Now if a developer wants to gather information about people; commonly, this would happen:
people = Person.all
for person in people do
family_name = person.family.name
school_state = person.school.state
end
This is where ActiveRecord works its Ghost Queries. These are Ghost Queries because the ActiveRecord paradigm guides developers into calling these helper methods without the caution of performance. When the developer uses person.family
they are actually calling a method that issues a SQL select statement instead of just pulling an attribute from memory of the prefetched record. Unlike other languages, when calling a method in ruby, developers are encouraged to leave off the parens. Transforming what would be person.family()
in many languages to person.family
. This distinction is important because without the parens a developer may believe that family
is an attribute on the person
and not a foreign relationship that requires a lookup call.
Who Gives?
So… why even bother to write about this? In most every Rails app, code patterns like the above can be found; however, many instances go unnoticed because of the small amount of data flowing through these code paths.

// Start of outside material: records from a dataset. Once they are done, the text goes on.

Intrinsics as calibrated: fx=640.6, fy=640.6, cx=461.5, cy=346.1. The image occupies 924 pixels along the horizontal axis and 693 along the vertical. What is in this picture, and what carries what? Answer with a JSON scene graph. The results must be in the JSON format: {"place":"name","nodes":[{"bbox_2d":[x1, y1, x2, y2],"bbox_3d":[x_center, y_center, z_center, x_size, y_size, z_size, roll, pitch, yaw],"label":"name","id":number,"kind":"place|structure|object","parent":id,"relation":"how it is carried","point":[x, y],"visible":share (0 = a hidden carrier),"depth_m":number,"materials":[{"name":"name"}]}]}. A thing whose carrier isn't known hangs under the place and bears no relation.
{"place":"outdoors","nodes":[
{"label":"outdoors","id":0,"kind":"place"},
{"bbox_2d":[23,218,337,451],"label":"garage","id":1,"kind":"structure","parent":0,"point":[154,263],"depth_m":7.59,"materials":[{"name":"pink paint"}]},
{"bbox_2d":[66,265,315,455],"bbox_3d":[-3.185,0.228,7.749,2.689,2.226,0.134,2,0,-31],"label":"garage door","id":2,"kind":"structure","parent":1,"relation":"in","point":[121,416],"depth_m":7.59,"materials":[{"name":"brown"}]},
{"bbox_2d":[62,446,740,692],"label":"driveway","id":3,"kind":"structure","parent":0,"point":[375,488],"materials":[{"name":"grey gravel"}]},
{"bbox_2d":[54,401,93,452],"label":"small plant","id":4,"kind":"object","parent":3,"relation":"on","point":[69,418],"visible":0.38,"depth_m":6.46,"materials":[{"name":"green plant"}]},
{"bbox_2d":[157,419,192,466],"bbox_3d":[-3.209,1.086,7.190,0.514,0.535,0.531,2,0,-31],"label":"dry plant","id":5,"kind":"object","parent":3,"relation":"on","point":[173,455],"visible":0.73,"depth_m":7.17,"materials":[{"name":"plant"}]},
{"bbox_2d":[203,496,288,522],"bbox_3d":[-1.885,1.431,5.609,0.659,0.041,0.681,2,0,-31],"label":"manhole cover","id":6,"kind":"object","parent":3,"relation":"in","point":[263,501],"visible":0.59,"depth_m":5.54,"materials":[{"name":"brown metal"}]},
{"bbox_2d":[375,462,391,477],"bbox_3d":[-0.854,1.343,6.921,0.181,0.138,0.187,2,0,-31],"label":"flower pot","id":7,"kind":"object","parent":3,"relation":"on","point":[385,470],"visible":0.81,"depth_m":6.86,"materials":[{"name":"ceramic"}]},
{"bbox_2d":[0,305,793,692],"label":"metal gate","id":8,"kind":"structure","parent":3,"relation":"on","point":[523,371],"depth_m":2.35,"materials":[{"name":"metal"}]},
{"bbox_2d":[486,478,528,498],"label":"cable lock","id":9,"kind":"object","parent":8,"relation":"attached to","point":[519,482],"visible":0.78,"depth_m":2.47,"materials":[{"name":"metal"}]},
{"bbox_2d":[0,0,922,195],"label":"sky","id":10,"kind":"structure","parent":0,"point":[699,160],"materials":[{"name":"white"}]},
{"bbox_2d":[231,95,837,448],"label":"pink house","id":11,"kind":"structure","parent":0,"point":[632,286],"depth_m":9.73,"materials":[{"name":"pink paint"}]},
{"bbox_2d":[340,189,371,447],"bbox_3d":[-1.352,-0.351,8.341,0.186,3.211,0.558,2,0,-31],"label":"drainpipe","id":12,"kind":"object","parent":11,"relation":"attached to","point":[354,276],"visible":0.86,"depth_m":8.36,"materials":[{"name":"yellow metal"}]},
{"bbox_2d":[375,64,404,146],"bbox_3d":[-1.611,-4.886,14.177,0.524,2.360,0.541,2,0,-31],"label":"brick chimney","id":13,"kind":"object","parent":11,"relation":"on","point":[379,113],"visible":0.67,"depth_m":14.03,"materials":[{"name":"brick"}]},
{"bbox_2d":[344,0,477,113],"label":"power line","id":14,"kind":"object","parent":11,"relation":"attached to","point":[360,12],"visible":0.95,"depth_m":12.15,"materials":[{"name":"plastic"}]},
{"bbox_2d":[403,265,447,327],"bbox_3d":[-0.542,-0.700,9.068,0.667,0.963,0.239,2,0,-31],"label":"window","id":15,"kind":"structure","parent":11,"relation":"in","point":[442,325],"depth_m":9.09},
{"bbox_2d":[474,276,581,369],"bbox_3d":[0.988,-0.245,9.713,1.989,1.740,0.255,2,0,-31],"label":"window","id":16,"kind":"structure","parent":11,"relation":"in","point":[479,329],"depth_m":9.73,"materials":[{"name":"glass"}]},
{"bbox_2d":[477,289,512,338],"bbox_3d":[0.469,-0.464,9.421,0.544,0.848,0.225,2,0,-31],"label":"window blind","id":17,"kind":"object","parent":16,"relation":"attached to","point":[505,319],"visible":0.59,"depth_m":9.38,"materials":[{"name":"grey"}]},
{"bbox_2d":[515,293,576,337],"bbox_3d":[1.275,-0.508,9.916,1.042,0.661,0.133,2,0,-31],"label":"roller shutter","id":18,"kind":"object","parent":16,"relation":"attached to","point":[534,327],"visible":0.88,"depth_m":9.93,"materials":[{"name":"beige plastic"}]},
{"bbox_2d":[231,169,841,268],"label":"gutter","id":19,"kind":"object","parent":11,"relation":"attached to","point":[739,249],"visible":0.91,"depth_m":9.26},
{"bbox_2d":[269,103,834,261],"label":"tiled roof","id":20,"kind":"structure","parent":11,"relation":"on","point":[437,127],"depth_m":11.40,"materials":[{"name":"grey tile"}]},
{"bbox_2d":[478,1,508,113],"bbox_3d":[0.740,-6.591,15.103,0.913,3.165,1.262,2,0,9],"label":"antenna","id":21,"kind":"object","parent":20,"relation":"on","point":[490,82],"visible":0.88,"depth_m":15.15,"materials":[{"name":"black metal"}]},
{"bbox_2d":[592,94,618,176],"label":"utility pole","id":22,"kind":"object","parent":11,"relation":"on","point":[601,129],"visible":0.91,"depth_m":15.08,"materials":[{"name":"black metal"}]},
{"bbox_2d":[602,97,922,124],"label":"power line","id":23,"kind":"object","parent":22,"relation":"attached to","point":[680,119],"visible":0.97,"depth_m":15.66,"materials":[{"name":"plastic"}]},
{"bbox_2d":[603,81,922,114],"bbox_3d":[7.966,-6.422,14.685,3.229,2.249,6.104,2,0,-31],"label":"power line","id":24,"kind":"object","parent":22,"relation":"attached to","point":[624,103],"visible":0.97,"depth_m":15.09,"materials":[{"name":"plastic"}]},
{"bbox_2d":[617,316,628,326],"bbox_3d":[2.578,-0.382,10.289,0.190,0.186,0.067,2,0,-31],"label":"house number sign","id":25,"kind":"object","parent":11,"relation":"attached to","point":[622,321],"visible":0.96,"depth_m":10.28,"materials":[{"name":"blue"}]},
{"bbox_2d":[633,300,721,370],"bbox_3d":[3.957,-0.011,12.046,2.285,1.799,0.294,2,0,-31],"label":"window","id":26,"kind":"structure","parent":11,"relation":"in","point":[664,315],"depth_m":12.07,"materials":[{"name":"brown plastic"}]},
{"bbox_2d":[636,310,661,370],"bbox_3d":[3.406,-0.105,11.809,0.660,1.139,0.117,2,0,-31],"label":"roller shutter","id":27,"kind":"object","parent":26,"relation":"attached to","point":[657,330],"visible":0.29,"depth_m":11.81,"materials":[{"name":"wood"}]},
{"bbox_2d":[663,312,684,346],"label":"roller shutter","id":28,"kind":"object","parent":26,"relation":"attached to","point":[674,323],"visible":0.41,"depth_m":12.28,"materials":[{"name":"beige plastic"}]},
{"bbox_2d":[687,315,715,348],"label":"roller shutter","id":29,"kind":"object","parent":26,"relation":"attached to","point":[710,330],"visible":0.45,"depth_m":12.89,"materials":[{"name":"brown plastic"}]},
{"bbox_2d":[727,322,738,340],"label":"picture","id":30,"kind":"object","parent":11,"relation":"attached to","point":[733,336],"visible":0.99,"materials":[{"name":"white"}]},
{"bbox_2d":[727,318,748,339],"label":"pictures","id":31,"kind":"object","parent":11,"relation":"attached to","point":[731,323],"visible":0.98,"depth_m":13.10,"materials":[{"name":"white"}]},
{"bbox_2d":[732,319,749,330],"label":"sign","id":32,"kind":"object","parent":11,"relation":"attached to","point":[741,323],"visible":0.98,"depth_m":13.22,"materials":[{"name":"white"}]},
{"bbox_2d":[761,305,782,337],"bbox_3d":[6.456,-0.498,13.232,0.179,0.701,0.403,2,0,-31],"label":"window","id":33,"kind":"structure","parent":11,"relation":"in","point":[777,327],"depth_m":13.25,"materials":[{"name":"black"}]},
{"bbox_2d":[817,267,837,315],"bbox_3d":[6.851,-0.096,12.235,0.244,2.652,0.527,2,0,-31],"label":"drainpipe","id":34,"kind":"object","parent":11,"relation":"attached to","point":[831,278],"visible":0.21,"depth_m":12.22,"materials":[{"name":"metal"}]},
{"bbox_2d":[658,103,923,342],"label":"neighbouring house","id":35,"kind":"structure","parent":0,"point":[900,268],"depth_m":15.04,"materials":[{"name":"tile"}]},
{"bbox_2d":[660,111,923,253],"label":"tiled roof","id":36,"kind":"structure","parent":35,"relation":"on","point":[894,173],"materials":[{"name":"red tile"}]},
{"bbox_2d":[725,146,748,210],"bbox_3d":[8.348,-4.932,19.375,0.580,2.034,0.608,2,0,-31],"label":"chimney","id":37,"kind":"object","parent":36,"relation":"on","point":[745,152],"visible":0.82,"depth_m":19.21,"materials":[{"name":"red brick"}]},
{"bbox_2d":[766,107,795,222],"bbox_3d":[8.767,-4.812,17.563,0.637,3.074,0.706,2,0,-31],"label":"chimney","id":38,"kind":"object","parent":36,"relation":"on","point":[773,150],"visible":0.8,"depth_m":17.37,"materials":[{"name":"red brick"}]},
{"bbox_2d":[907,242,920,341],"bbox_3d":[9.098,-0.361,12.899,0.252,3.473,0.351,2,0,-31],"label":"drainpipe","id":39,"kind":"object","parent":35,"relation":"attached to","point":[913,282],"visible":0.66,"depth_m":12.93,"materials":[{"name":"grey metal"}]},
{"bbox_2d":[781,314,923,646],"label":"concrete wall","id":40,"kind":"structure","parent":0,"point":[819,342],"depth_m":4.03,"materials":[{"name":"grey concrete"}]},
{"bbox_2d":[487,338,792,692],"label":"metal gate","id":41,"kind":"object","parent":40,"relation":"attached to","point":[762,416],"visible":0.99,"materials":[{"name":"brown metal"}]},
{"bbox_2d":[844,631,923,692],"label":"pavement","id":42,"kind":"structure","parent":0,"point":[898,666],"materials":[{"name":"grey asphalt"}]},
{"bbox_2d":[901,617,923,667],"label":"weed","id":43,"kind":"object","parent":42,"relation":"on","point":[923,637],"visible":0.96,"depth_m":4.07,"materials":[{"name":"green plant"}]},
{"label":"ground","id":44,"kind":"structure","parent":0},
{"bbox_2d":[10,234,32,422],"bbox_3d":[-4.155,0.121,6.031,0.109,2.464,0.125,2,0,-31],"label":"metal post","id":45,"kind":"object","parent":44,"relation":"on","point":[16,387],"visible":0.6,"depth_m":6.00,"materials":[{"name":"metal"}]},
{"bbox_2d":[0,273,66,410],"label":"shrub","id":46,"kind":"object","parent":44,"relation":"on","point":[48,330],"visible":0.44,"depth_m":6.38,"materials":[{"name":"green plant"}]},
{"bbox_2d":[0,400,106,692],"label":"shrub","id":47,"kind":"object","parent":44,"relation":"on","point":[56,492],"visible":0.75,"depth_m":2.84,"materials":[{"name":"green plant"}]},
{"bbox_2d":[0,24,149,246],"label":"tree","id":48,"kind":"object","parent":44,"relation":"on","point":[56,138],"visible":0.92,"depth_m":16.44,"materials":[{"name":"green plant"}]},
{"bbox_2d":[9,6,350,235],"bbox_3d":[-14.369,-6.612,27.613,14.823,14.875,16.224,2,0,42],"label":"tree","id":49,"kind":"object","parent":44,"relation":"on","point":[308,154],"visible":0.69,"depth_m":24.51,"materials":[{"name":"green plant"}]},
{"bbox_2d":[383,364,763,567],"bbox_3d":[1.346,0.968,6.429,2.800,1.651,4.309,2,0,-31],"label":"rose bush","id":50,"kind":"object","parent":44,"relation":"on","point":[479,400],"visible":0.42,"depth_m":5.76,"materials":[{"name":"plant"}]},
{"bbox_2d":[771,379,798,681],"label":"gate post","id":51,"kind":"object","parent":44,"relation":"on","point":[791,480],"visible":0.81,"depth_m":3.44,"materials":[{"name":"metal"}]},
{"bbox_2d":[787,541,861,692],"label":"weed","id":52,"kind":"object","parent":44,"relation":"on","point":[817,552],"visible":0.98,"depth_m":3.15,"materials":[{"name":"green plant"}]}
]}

But imagine the performance costs at scale:
If the line from above, Person.all
gathered 1000 records then the code would make 2000 queries (1000 from person.family.name
and 1000 from person.school.state
). Referencing the example from above:
people = Person.all # gets 1000 records
for person in people do
family_name = person.family.name # will run 1000 times
school_state = person.school.state # will run 1000 times
end
person.family.name
runs this select:
select * from family where family_id = <person.family_id>;
Granted some of the queries would be cached (if two people came from the same family or school). This is still 2001 queries, even if they aren’t all unique. This is where your efficiency radar should be deafening.
Think if we used the ActiveRecord paradigm a bit smarter. We could use the belongs_to
relationship where it makes sense — like when looking up one or two records. Say we have a thousand records though, let’s not exercise our database for no reason. Let’s be lazy and make the fewest amount of queries:
people = Person.all
# Gather all family ids
family_ids = people.map { |person| person.family_id }
# Make one query for all the families
Family.find(family_ids)
To put a few numbers into the mix on why this matters at scale here is some Postgres analysis.
SELECT family.* FROM family WHERE family.family_id = 149;
Planning time: 0.112 ms
Execution time: 0.088 ms
Running that query with 1000 different family_id
‘s we would have a run time of 1000 * .120ms = 120ms
Even though in
queries aren’t the fastest this is still 30 times faster:
SELECT family.* FROM family WHERE family_id in (1, 2, 3, ...# all the way to 1000);
Planning time: 2.661 ms
Execution time: 1.464 ms
Total run time of this is about 4.1ms
versus the 120ms
alternative. Multiply the scale and the performance difference yielded by the two approaches is glaring.
Don’t be a victim, use your tools properly
ActiveRecord is a powerful tool and as such is packed with ways to shoot yourself in the foot. Make sure you know how ActiveRecord is querying your database. Chances are if you have a Rails app with some data you are probably a victim of Ghost Queries.